Stored entries
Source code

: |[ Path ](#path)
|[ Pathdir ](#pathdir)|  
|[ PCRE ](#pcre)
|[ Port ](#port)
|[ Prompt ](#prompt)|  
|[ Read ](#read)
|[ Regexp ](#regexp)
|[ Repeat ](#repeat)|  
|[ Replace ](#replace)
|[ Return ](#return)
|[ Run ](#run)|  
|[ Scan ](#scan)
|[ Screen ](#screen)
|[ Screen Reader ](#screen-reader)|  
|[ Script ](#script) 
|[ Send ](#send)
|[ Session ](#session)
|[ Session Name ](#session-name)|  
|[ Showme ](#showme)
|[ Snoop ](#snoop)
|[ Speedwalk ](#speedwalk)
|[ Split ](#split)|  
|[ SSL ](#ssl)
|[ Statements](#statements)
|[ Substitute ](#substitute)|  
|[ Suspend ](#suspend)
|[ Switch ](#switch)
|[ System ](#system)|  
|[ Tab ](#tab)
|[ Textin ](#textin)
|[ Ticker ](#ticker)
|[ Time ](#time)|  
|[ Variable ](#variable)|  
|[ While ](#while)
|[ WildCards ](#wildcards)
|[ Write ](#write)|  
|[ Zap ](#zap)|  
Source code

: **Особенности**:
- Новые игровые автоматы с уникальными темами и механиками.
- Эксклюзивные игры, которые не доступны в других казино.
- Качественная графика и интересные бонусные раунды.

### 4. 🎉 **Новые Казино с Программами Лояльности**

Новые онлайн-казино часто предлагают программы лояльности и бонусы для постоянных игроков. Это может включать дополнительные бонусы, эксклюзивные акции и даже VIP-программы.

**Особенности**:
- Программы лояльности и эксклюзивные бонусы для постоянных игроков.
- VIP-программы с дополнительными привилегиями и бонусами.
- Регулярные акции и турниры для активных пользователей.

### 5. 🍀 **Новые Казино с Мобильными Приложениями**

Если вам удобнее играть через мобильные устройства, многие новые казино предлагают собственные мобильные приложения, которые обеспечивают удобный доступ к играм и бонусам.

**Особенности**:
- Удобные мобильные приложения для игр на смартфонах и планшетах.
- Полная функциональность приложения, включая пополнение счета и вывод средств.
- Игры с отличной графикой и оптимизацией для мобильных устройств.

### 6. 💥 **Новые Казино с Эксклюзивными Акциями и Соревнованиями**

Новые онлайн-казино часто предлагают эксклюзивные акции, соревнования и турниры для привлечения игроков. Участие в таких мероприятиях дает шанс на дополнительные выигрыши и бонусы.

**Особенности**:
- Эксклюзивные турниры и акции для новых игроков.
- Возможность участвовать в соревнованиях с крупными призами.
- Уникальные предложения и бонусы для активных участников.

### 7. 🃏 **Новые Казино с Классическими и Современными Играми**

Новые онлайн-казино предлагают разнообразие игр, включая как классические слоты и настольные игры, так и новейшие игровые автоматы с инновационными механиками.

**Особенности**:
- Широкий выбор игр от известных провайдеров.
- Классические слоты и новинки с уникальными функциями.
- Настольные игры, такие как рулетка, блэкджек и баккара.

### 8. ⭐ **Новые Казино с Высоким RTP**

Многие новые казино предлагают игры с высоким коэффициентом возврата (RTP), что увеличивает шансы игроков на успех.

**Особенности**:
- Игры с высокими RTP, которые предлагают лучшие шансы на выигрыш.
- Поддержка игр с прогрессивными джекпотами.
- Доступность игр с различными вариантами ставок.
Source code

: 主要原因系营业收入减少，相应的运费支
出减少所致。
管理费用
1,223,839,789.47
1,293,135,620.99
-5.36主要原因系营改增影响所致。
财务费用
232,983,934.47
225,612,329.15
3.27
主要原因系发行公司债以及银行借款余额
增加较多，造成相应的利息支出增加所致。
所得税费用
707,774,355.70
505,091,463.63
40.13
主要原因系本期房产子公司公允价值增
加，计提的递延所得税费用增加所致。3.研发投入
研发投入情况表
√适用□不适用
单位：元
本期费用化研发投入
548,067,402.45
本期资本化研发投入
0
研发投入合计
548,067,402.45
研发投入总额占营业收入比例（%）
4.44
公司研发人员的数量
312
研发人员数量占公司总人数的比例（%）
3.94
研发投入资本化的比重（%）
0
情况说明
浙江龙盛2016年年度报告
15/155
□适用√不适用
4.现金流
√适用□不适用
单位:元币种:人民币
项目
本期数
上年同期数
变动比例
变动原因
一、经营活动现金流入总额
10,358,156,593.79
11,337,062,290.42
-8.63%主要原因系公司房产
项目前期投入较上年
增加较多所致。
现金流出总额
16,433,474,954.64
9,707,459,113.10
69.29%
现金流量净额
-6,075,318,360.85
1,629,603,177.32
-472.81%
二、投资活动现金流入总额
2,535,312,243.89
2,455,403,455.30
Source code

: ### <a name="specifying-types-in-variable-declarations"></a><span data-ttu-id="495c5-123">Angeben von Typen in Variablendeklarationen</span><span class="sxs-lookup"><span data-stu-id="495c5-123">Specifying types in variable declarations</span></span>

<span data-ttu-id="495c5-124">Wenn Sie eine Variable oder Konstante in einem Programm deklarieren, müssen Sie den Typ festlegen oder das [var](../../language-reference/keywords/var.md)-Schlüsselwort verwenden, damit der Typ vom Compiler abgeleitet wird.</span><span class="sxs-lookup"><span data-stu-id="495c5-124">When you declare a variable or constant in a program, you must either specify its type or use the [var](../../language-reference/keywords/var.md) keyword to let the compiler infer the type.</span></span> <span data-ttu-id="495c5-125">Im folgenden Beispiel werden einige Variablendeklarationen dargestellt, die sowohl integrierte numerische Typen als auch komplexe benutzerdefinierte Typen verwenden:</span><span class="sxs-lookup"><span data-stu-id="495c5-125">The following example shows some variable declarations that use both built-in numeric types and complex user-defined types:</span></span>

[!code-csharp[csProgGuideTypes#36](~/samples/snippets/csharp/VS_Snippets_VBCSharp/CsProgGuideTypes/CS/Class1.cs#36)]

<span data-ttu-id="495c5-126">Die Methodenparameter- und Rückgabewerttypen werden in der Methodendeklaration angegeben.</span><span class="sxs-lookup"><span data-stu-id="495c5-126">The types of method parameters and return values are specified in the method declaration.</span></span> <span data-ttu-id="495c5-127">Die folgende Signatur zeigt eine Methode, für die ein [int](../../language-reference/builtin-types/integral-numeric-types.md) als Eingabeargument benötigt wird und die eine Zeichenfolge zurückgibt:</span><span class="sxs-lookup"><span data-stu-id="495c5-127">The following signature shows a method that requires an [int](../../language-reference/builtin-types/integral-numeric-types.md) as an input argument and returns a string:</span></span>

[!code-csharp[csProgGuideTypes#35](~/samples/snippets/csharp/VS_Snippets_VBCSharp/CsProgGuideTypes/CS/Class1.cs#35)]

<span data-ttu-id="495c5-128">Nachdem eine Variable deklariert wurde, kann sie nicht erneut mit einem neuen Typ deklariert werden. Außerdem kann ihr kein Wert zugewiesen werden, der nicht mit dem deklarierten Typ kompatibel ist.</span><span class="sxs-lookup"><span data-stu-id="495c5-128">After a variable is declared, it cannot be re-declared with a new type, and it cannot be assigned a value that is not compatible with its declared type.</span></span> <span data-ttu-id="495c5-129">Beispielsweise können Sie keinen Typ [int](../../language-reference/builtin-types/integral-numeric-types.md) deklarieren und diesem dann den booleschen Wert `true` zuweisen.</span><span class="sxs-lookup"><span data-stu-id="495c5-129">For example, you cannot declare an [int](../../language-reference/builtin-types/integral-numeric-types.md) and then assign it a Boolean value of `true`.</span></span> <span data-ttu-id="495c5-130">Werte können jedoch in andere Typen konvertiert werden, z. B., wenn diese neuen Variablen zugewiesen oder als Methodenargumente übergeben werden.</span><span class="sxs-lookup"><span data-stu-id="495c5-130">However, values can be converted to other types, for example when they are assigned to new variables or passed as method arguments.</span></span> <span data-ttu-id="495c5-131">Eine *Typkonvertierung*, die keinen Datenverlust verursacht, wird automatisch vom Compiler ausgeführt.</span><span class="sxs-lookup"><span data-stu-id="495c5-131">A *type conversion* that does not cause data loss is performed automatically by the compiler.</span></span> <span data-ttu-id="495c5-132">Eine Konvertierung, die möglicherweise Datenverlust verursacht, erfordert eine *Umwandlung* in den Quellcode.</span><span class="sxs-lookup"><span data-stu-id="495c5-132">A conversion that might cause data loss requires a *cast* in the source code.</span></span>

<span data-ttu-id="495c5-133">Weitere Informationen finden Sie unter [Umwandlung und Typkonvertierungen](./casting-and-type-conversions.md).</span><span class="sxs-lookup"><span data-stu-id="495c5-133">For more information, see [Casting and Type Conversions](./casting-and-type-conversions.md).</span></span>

**ABOUT THIS EXERCISE**
In the entries above, find the line with "### 4. 🎉 **Новые" and the line with "- Полная функциональность", then restate word for word both of them and every line between, with nothing more.

**ANSWER TO THE PROBLEM**
### 4. 🎉 **Новые Казино с Программами Лояльности**

Новые онлайн-казино часто предлагают программы лояльности и бонусы для постоянных игроков. Это может включать дополнительные бонусы, эксклюзивные акции и даже VIP-программы.

**Особенности**:
- Программы лояльности и эксклюзивные бонусы для постоянных игроков.
- VIP-программы с дополнительными привилегиями и бонусами.
- Регулярные акции и турниры для активных пользователей.

### 5. 🍀 **Новые Казино с Мобильными Приложениями**

Если вам удобнее играть через мобильные устройства, многие новые казино предлагают собственные мобильные приложения, которые обеспечивают удобный доступ к играм и бонусам.

**Особенности**:
- Удобные мобильные приложения для игр на смартфонах и планшетах.
- Полная функциональность приложения, включая пополнение счета и вывод средств.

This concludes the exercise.